A big part in Lamb’s de­ci­sion to ex­tend his du­ties with Cougars was the re­la­tion­ship he’s built over the past year with the own­er­ship group, which in­cludes lo­cals John Pate­man, Greg Po­cock, Ernest Ouel­let and Ray Fortier and for­mer Cougar de­fence­man Eric Brewer and Dan Hamhuis.

“They’re one of the main rea­sons when I talked about tak­ing the job last year – the vision and what I thought we needed to do was right in line with what they were think­ing,” said Lamb. “The work­ing re­la­tion­ship be­tween my­self and them has been in­cred­i­ble and it’s some­thing I don’t take for granted.

“Eric and Dan played here, but the other own­ers know this com­mu­nity. They’ve been in the guts of the busi­ness for years and they have a lot of roots here the other two don’t have. Eric and Dan are the hockey play­ers, and ev­ery­one knows who they are and it cer­tainly doesn’t hurt (player re­cruit­ment). The credibilit­y – they see where they’ve gone and the ca­reers they’ve had that started here is some­thing you can look back on and tell the other play­ers you’re try­ing to re­cruit.”

The Cougars went with a young lineup last sea­son and missed the play­offs for the sec­ond straight year. Long-suf­fer­ing Cougar fans have had to be patient with a team that hasn’t gone be­yond the first round of the play­offs since 2007, when the Cats last made it to the third round. The team has missed the post­sea­son cut in seven of the last 12 sea­sons.

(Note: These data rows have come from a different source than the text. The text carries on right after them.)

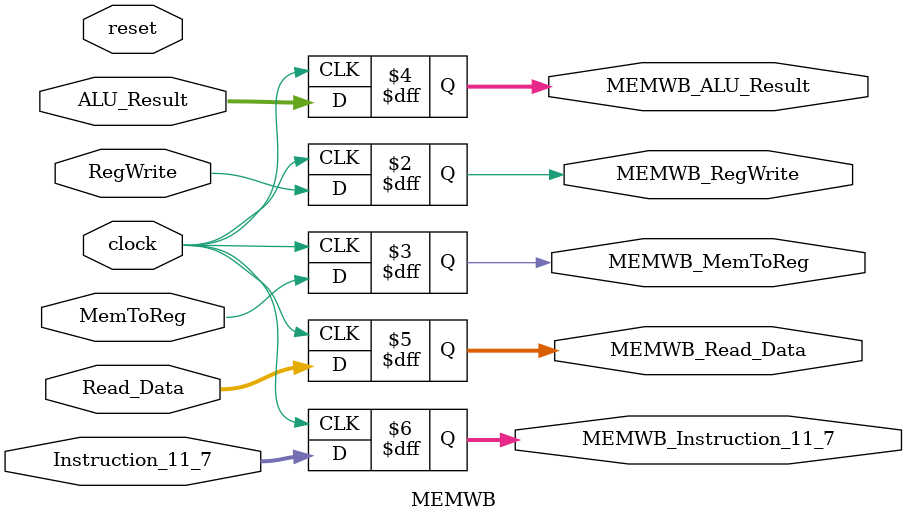
<source format=v>
`timescale 1ns / 1ps


module MEMWB(
input clock,
input reset,

// Control Signals
input RegWrite,
input MemToReg,

// ALU contents
input [63:0] ALU_Result,

// Data Memory contents
input [63:0] Read_Data,

// rd
input [4:0] Instruction_11_7,

output reg MEMWB_RegWrite,
output reg MEMWB_MemToReg,

output reg [63:0] MEMWB_ALU_Result,

output reg [63:0] MEMWB_Read_Data,

output reg [4:0] MEMWB_Instruction_11_7

    );
    
always @(posedge clock)
begin

//if (reset == 1)
//begin
//    MEMWB_RegWrite <= 0;
//    MEMWB_MemToReg <= 0;
//    MEMWB_ALU_Result <= 0;
//    MEMWB_Read_Data <= 0;
//    MEMWB_Instruction_11_7 <= 0;
//end
//else
//begin
    MEMWB_RegWrite <= RegWrite;
    MEMWB_MemToReg <= MemToReg;
    MEMWB_ALU_Result <= ALU_Result;
    MEMWB_Read_Data <= Read_Data;
    MEMWB_Instruction_11_7 <= Instruction_11_7;
//end

end
endmodule

</source>
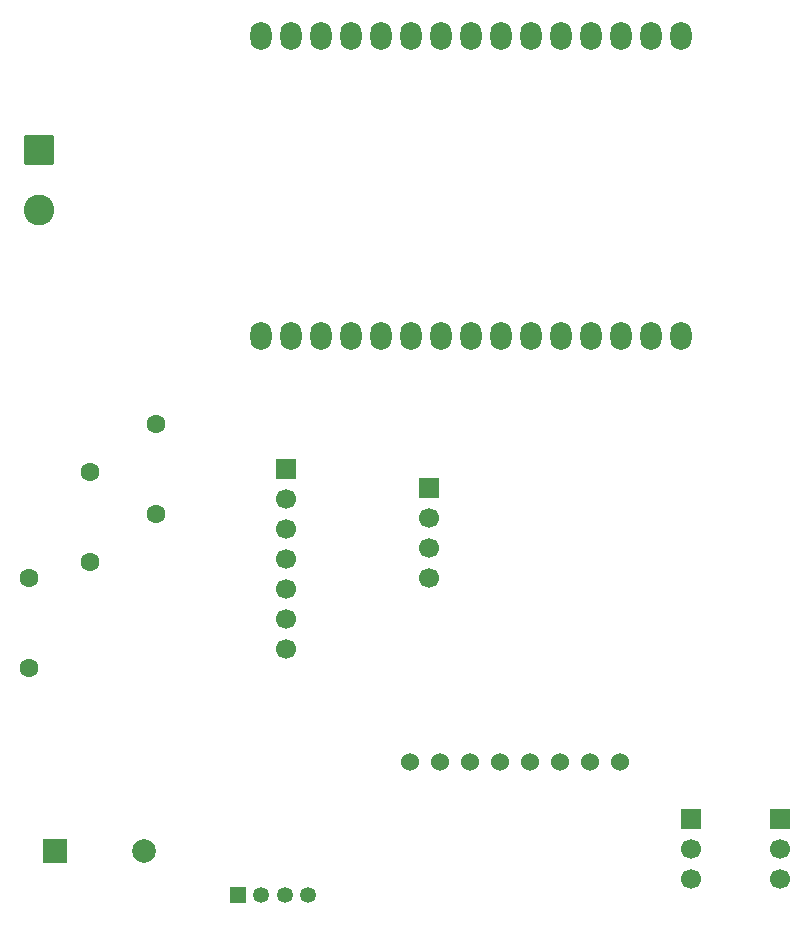
<source format=gbr>
%TF.GenerationSoftware,KiCad,Pcbnew,9.0.2*%
%TF.CreationDate,2025-12-05T19:38:36-05:00*%
%TF.ProjectId,PCB,5043422e-6b69-4636-9164-5f7063625858,rev?*%
%TF.SameCoordinates,Original*%
%TF.FileFunction,Soldermask,Bot*%
%TF.FilePolarity,Negative*%
%FSLAX46Y46*%
G04 Gerber Fmt 4.6, Leading zero omitted, Abs format (unit mm)*
G04 Created by KiCad (PCBNEW 9.0.2) date 2025-12-05 19:38:36*
%MOMM*%
%LPD*%
G01*
G04 APERTURE LIST*
G04 Aperture macros list*
%AMRoundRect*
0 Rectangle with rounded corners*
0 $1 Rounding radius*
0 $2 $3 $4 $5 $6 $7 $8 $9 X,Y pos of 4 corners*
0 Add a 4 corners polygon primitive as box body*
4,1,4,$2,$3,$4,$5,$6,$7,$8,$9,$2,$3,0*
0 Add four circle primitives for the rounded corners*
1,1,$1+$1,$2,$3*
1,1,$1+$1,$4,$5*
1,1,$1+$1,$6,$7*
1,1,$1+$1,$8,$9*
0 Add four rect primitives between the rounded corners*
20,1,$1+$1,$2,$3,$4,$5,0*
20,1,$1+$1,$4,$5,$6,$7,0*
20,1,$1+$1,$6,$7,$8,$9,0*
20,1,$1+$1,$8,$9,$2,$3,0*%
G04 Aperture macros list end*
%ADD10C,1.600000*%
%ADD11C,1.700000*%
%ADD12R,1.700000X1.700000*%
%ADD13C,1.524000*%
%ADD14O,1.800000X2.400000*%
%ADD15C,2.000000*%
%ADD16R,2.000000X2.000000*%
%ADD17C,1.350000*%
%ADD18R,1.350000X1.350000*%
%ADD19C,2.600000*%
%ADD20RoundRect,0.250000X-1.050000X1.050000X-1.050000X-1.050000X1.050000X-1.050000X1.050000X1.050000X0*%
G04 APERTURE END LIST*
D10*
%TO.C,REF\u002A\u002A*%
X68260000Y-79400000D03*
X68260000Y-87020000D03*
%TD*%
%TO.C,REF\u002A\u002A*%
X62710000Y-83510000D03*
X62710000Y-91130000D03*
%TD*%
%TO.C,REF\u002A\u002A*%
X57500000Y-92450000D03*
X57500000Y-100070000D03*
%TD*%
D11*
%TO.C,REF\u002A\u002A*%
X121070000Y-117920000D03*
X121070000Y-115380000D03*
D12*
X121070000Y-112840000D03*
%TD*%
D11*
%TO.C,REF\u002A\u002A*%
X113570000Y-117920000D03*
X113570000Y-115380000D03*
D12*
X113570000Y-112840000D03*
%TD*%
D13*
%TO.C,REF\u002A\u002A*%
X107530000Y-108010000D03*
X104990000Y-108010000D03*
X102450000Y-108010000D03*
X99910000Y-108010000D03*
X97370000Y-108010000D03*
X94830000Y-108010000D03*
X92290000Y-108010000D03*
X89750000Y-108010000D03*
%TD*%
D14*
%TO.C,REF\u002A\u002A*%
X77170000Y-46560000D03*
X79710000Y-46560000D03*
X82250000Y-46560000D03*
X84790000Y-46560000D03*
X87330000Y-46560000D03*
X89870000Y-46560000D03*
X92410000Y-46560000D03*
X94950000Y-46560000D03*
X97490000Y-46560000D03*
X100030000Y-46560000D03*
X102570000Y-46560000D03*
X105110000Y-46560000D03*
X107650000Y-46560000D03*
X110190000Y-46560000D03*
X112730000Y-46560000D03*
X112730000Y-71960000D03*
X110190000Y-71960000D03*
X107650000Y-71960000D03*
X105110000Y-71960000D03*
X102570000Y-71960000D03*
X100030000Y-71960000D03*
X97490000Y-71960000D03*
X94950000Y-71960000D03*
X92410000Y-71960000D03*
X89870000Y-71960000D03*
X87330000Y-71960000D03*
X84790000Y-71960000D03*
X82250000Y-71960000D03*
X79710000Y-71960000D03*
X77170000Y-71960000D03*
%TD*%
D15*
%TO.C,REF\u002A\u002A*%
X67290000Y-115540000D03*
D16*
X59690000Y-115540000D03*
%TD*%
D17*
%TO.C,REF\u002A\u002A*%
X81180000Y-119300000D03*
X79180000Y-119300000D03*
X77180000Y-119300000D03*
D18*
X75180000Y-119300000D03*
%TD*%
D19*
%TO.C,REF\u002A\u002A*%
X58390000Y-61340000D03*
D20*
X58390000Y-56260000D03*
%TD*%
D12*
%TO.C,REF\u002A\u002A*%
X79300000Y-83220000D03*
D11*
X79300000Y-85760000D03*
X79300000Y-88300000D03*
X79300000Y-90840000D03*
X79300000Y-93380000D03*
X79300000Y-95920000D03*
X79300000Y-98460000D03*
%TD*%
D12*
%TO.C,REF\u002A\u002A*%
X91420000Y-84870000D03*
D11*
X91420000Y-87410000D03*
X91420000Y-89950000D03*
X91420000Y-92490000D03*
%TD*%
M02*

</source>
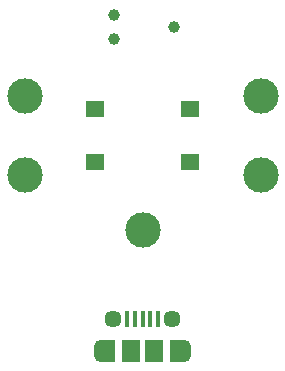
<source format=gbs>
G04 #@! TF.GenerationSoftware,KiCad,Pcbnew,6.0.2+dfsg-1*
G04 #@! TF.CreationDate,2022-08-27T16:00:58-04:00*
G04 #@! TF.ProjectId,ornament,6f726e61-6d65-46e7-942e-6b696361645f,rev?*
G04 #@! TF.SameCoordinates,Original*
G04 #@! TF.FileFunction,Soldermask,Bot*
G04 #@! TF.FilePolarity,Negative*
%FSLAX46Y46*%
G04 Gerber Fmt 4.6, Leading zero omitted, Abs format (unit mm)*
G04 Created by KiCad (PCBNEW 6.0.2+dfsg-1) date 2022-08-27 16:00:58*
%MOMM*%
%LPD*%
G01*
G04 APERTURE LIST*
%ADD10C,0.990600*%
%ADD11C,3.000000*%
%ADD12R,0.400000X1.350000*%
%ADD13O,1.200000X1.900000*%
%ADD14R,1.500000X1.900000*%
%ADD15C,1.450000*%
%ADD16R,1.200000X1.900000*%
%ADD17R,1.600000X1.400000*%
G04 APERTURE END LIST*
D10*
X147574000Y-89789000D03*
X147574000Y-91821000D03*
X152654000Y-90805000D03*
D11*
X160000000Y-96670000D03*
X150000000Y-108000000D03*
X140000000Y-103330000D03*
X140000000Y-96670000D03*
X160000000Y-103330000D03*
D12*
X151300000Y-115537500D03*
X150650000Y-115537500D03*
X150000000Y-115537500D03*
X149350000Y-115537500D03*
X148700000Y-115537500D03*
D13*
X153500000Y-118237500D03*
X146500000Y-118237500D03*
D14*
X149000000Y-118237500D03*
D15*
X152500000Y-115537500D03*
D14*
X151000000Y-118237500D03*
D16*
X147100000Y-118237500D03*
D15*
X147500000Y-115537500D03*
D16*
X152900000Y-118237500D03*
D17*
X146000000Y-102250000D03*
X154000000Y-102250000D03*
X146000000Y-97750000D03*
X154000000Y-97750000D03*
M02*

</source>
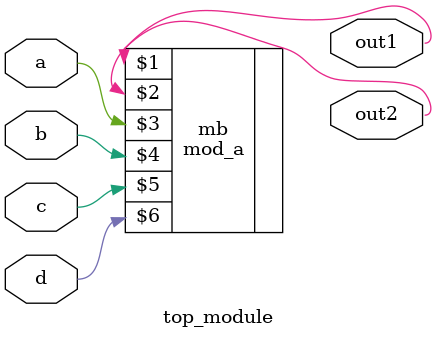
<source format=v>



module top_module ( 
    input a, 
    input b, 
    input c,
    input d,
    output out1,
    output out2
);
    mod_a mb (out1,out2,a,b,c,d);
endmodule

</source>
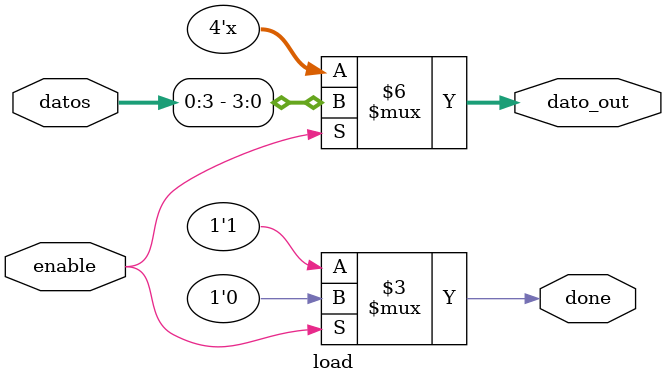
<source format=v>
module load #(
    parameter input_size = 8
    )(datos, dato_out, enable, done);

input enable;
input [0: input_size -1] datos;
output reg [0:3] dato_out;
output reg done;

always @(*) begin

    if (enable) begin
        dato_out <= datos[0:3];
        done <= 0;
    end else begin
        done <= 1;
    end

end

endmodule
</source>
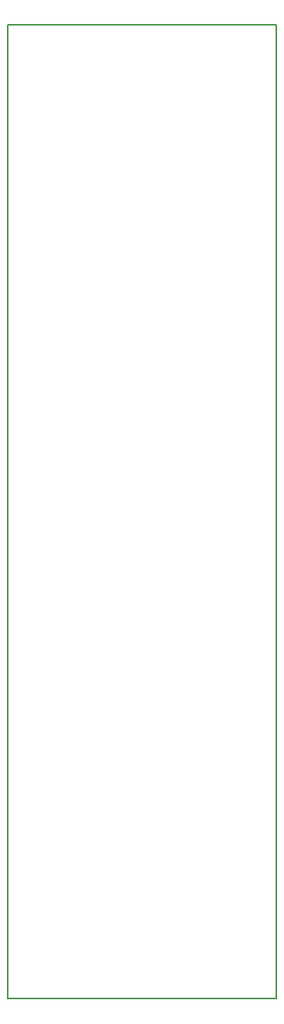
<source format=gbr>
G04 #@! TF.GenerationSoftware,KiCad,Pcbnew,5.0.2-bee76a0~70~ubuntu18.04.1*
G04 #@! TF.CreationDate,2019-04-14T16:07:02+08:00*
G04 #@! TF.ProjectId,LFO,4c464f2e-6b69-4636-9164-5f7063625858,rev?*
G04 #@! TF.SameCoordinates,PX8d9ee20PY6422c40*
G04 #@! TF.FileFunction,Profile,NP*
%FSLAX46Y46*%
G04 Gerber Fmt 4.6, Leading zero omitted, Abs format (unit mm)*
G04 Created by KiCad (PCBNEW 5.0.2-bee76a0~70~ubuntu18.04.1) date Sun Apr 14 16:07:02 2019*
%MOMM*%
%LPD*%
G01*
G04 APERTURE LIST*
%ADD10C,0.200000*%
G04 APERTURE END LIST*
D10*
X-14737839Y53248560D02*
X-14737839Y-53251440D01*
X14742160Y-53251440D02*
X14742160Y53248560D01*
X-14737839Y-53251440D02*
X14742160Y-53251440D01*
X14742160Y53248560D02*
X-14737839Y53248560D01*
M02*

</source>
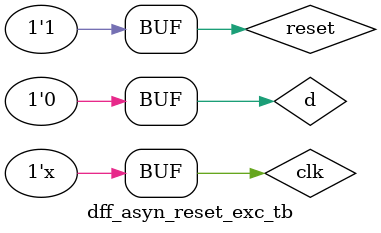
<source format=v>
module dff_asyn_reset_exc(d,clk,q,qbar,reset);

	input clk;
	input d;
	input reset;
	output reg q, qbar;

	always @(posedge clk or negedge reset)
	begin
		if (!reset)
			q <= 0;
		else 
		begin
			q <= d;
			qbar <= ~q;
		end
	end
endmodule

module dff_asyn_reset_exc_tb();

	reg d,clk,reset;
	wire q,qbar;

	dff_asyn_reset_exc tb(d,clk,q,qbar,reset);

	initial
	begin
		clk = 0;
		reset = 0;
		#20 reset = 1;
	end

	always #5 clk = ~clk;

	initial
	begin
		#10 d = 1;
		#10 d = 0;
		#10 d = 0;
	end	
endmodule



</source>
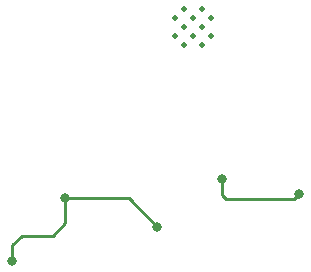
<source format=gbr>
%TF.GenerationSoftware,KiCad,Pcbnew,(6.0.8)*%
%TF.CreationDate,2023-05-25T13:10:06+01:00*%
%TF.ProjectId,BlueRetro_Universal_HW1,426c7565-5265-4747-926f-5f556e697665,rev?*%
%TF.SameCoordinates,Original*%
%TF.FileFunction,Copper,L2,Bot*%
%TF.FilePolarity,Positive*%
%FSLAX46Y46*%
G04 Gerber Fmt 4.6, Leading zero omitted, Abs format (unit mm)*
G04 Created by KiCad (PCBNEW (6.0.8)) date 2023-05-25 13:10:06*
%MOMM*%
%LPD*%
G01*
G04 APERTURE LIST*
%TA.AperFunction,ComponentPad*%
%ADD10C,0.475000*%
%TD*%
%TA.AperFunction,ViaPad*%
%ADD11C,0.800000*%
%TD*%
%TA.AperFunction,Conductor*%
%ADD12C,0.250000*%
%TD*%
G04 APERTURE END LIST*
D10*
%TO.P,U2,39,GND*%
%TO.N,GND*%
X148901100Y-47375400D03*
X148138600Y-46612900D03*
X148138600Y-48137900D03*
X149663600Y-46612900D03*
X148901100Y-48900400D03*
X147376100Y-47375400D03*
X147376100Y-48900400D03*
X148901100Y-45850400D03*
X146613600Y-48137900D03*
X147376100Y-45850400D03*
X149663600Y-48137900D03*
X146613600Y-46612900D03*
%TD*%
D11*
%TO.N,+5V*%
X137326400Y-61849400D03*
X145110200Y-64262000D03*
X132816600Y-67157600D03*
%TO.N,+3V3*%
X150545800Y-60223400D03*
X157073600Y-61518800D03*
%TD*%
D12*
%TO.N,+5V*%
X137326400Y-63968600D02*
X137326400Y-61849400D01*
X136271000Y-65024000D02*
X137326400Y-63968600D01*
X145110200Y-64262000D02*
X142697600Y-61849400D01*
X132816600Y-67157600D02*
X132816600Y-65836800D01*
X133629400Y-65024000D02*
X136271000Y-65024000D01*
X142697600Y-61849400D02*
X137326400Y-61849400D01*
X132816600Y-65836800D02*
X133629400Y-65024000D01*
%TO.N,+3V3*%
X156667200Y-61925200D02*
X157073600Y-61518800D01*
X150545800Y-61569600D02*
X150901400Y-61925200D01*
X150545800Y-60223400D02*
X150545800Y-61569600D01*
X150901400Y-61925200D02*
X156667200Y-61925200D01*
%TD*%
M02*

</source>
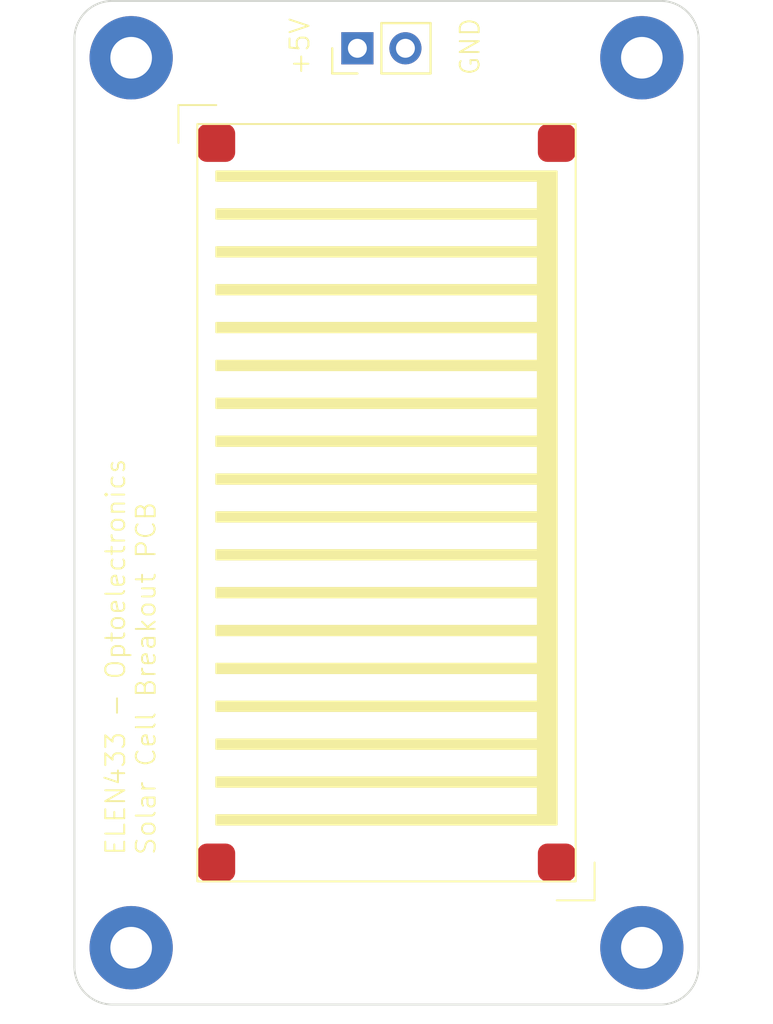
<source format=kicad_pcb>
(kicad_pcb
	(version 20240108)
	(generator "pcbnew")
	(generator_version "8.0")
	(general
		(thickness 1.6)
		(legacy_teardrops no)
	)
	(paper "A4")
	(layers
		(0 "F.Cu" signal)
		(31 "B.Cu" signal)
		(32 "B.Adhes" user "B.Adhesive")
		(33 "F.Adhes" user "F.Adhesive")
		(34 "B.Paste" user)
		(35 "F.Paste" user)
		(36 "B.SilkS" user "B.Silkscreen")
		(37 "F.SilkS" user "F.Silkscreen")
		(38 "B.Mask" user)
		(39 "F.Mask" user)
		(40 "Dwgs.User" user "User.Drawings")
		(41 "Cmts.User" user "User.Comments")
		(42 "Eco1.User" user "User.Eco1")
		(43 "Eco2.User" user "User.Eco2")
		(44 "Edge.Cuts" user)
		(45 "Margin" user)
		(46 "B.CrtYd" user "B.Courtyard")
		(47 "F.CrtYd" user "F.Courtyard")
		(48 "B.Fab" user)
		(49 "F.Fab" user)
		(50 "User.1" user)
		(51 "User.2" user)
		(52 "User.3" user)
		(53 "User.4" user)
		(54 "User.5" user)
		(55 "User.6" user)
		(56 "User.7" user)
		(57 "User.8" user)
		(58 "User.9" user)
	)
	(setup
		(pad_to_mask_clearance 0)
		(allow_soldermask_bridges_in_footprints no)
		(pcbplotparams
			(layerselection 0x00010fc_ffffffff)
			(plot_on_all_layers_selection 0x0000000_00000000)
			(disableapertmacros no)
			(usegerberextensions no)
			(usegerberattributes yes)
			(usegerberadvancedattributes yes)
			(creategerberjobfile yes)
			(dashed_line_dash_ratio 12.000000)
			(dashed_line_gap_ratio 3.000000)
			(svgprecision 4)
			(plotframeref no)
			(viasonmask no)
			(mode 1)
			(useauxorigin no)
			(hpglpennumber 1)
			(hpglpenspeed 20)
			(hpglpendiameter 15.000000)
			(pdf_front_fp_property_popups yes)
			(pdf_back_fp_property_popups yes)
			(dxfpolygonmode yes)
			(dxfimperialunits yes)
			(dxfusepcbnewfont yes)
			(psnegative no)
			(psa4output no)
			(plotreference yes)
			(plotvalue yes)
			(plotfptext yes)
			(plotinvisibletext no)
			(sketchpadsonfab no)
			(subtractmaskfromsilk no)
			(outputformat 1)
			(mirror no)
			(drillshape 1)
			(scaleselection 1)
			(outputdirectory "")
		)
	)
	(net 0 "")
	(net 1 "+5V")
	(net 2 "GND")
	(footprint "MountingHole:MountingHole_2.2mm_M2_Pad" (layer "F.Cu") (at 129.5 51.5))
	(footprint "MountingHole:MountingHole_2.2mm_M2_Pad" (layer "F.Cu") (at 156.5 98.5))
	(footprint "solar:Solar" (layer "F.Cu") (at 133 95))
	(footprint "Connector_PinHeader_2.54mm:PinHeader_1x02_P2.54mm_Vertical" (layer "F.Cu") (at 141.46 51 90))
	(footprint "MountingHole:MountingHole_2.2mm_M2_Pad" (layer "F.Cu") (at 156.5 51.5))
	(footprint "MountingHole:MountingHole_2.2mm_M2_Pad" (layer "F.Cu") (at 129.5 98.5))
	(gr_line
		(start 157.5 101.5)
		(end 128.5 101.5)
		(stroke
			(width 0.1)
			(type default)
		)
		(layer "Edge.Cuts")
		(uuid "111cd4d7-9c26-4a22-ba0d-0b568cf1dea4")
	)
	(gr_arc
		(start 128.5 101.5)
		(mid 127.085786 100.914214)
		(end 126.5 99.5)
		(stroke
			(width 0.1)
			(type default)
		)
		(layer "Edge.Cuts")
		(uuid "17929694-a2d1-44e0-ba6d-814d0a4ccd35")
	)
	(gr_line
		(start 159.5 50.5)
		(end 159.5 99.5)
		(stroke
			(width 0.1)
			(type default)
		)
		(layer "Edge.Cuts")
		(uuid "21c30f51-715c-4f04-bbfa-a0a6fd06ce77")
	)
	(gr_line
		(start 128.5 48.5)
		(end 157.5 48.5)
		(stroke
			(width 0.1)
			(type default)
		)
		(layer "Edge.Cuts")
		(uuid "42325249-b87a-4eab-9458-9f6cdca52936")
	)
	(gr_arc
		(start 157.5 48.5)
		(mid 158.914214 49.085786)
		(end 159.5 50.5)
		(stroke
			(width 0.1)
			(type default)
		)
		(layer "Edge.Cuts")
		(uuid "586e2125-08a0-44ae-860e-ab288ec1be38")
	)
	(gr_line
		(start 126.5 99.5)
		(end 126.5 50.5)
		(stroke
			(width 0.1)
			(type default)
		)
		(layer "Edge.Cuts")
		(uuid "7149ed65-19cf-4627-a9fd-9b0f7c201f98")
	)
	(gr_arc
		(start 159.5 99.5)
		(mid 158.914214 100.914214)
		(end 157.5 101.5)
		(stroke
			(width 0.1)
			(type default)
		)
		(layer "Edge.Cuts")
		(uuid "8267d201-3002-4946-bfa0-30c38b43cdc6")
	)
	(gr_arc
		(start 126.5 50.5)
		(mid 127.085786 49.085786)
		(end 128.5 48.5)
		(stroke
			(width 0.1)
			(type default)
		)
		(layer "Edge.Cuts")
		(uuid "9780f676-6c2d-4eec-9530-9afb8e55aaff")
	)
	(gr_text "+5V"
		(at 139 52.5 90)
		(layer "F.SilkS")
		(uuid "21473675-e245-44e6-9b7e-92640c01ccdc")
		(effects
			(font
				(size 1 1)
				(thickness 0.1)
			)
			(justify left bottom)
		)
	)
	(gr_text "ELEN433 - Optoelectronics\nSolar Cell Breakout PCB"
		(at 130.870664 93.68172 90)
		(layer "F.SilkS")
		(uuid "ba2a516e-0f6f-4661-905f-b76654b7a717")
		(effects
			(font
				(size 1 1)
				(thickness 0.1)
			)
			(justify left bottom)
		)
	)
	(gr_text "GND"
		(at 148 52.5 90)
		(layer "F.SilkS")
		(uuid "c72cec2b-217d-4272-b6c4-9efec8569845")
		(effects
			(font
				(size 1 1)
				(thickness 0.1)
			)
			(justify left bottom)
		)
	)
)
</source>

Lamb left the Bron­cos in 2016 to take a head coach­ing job in the AHL with the Tuc­son Road­run­ners, the top farm team of the Ari­zona Coy­otes. The fol­low­ing sea­son the Bron­cos won the WHL cham­pi­onship. He isn’t mak­ing any guar­an­tees he’ll bring the Ed Chynoweth Cup to Prince George but he’s been around hockey long enough to know there is cause for optimism.

“I see a lot of up­side, but a lot of things have to go right to make it re­ally work and to ul­ti­mately put a team to­gether to win a cham­pi­onship at some point,” he said. “To do that you need good play­ers and draft picks and we’ve done that. Even next year, we’ve got all kinds of draft picks and we’ve got to hit on those and get guys signed. A lot of things have to come into play but po­ten­tial-wise, it’s there.”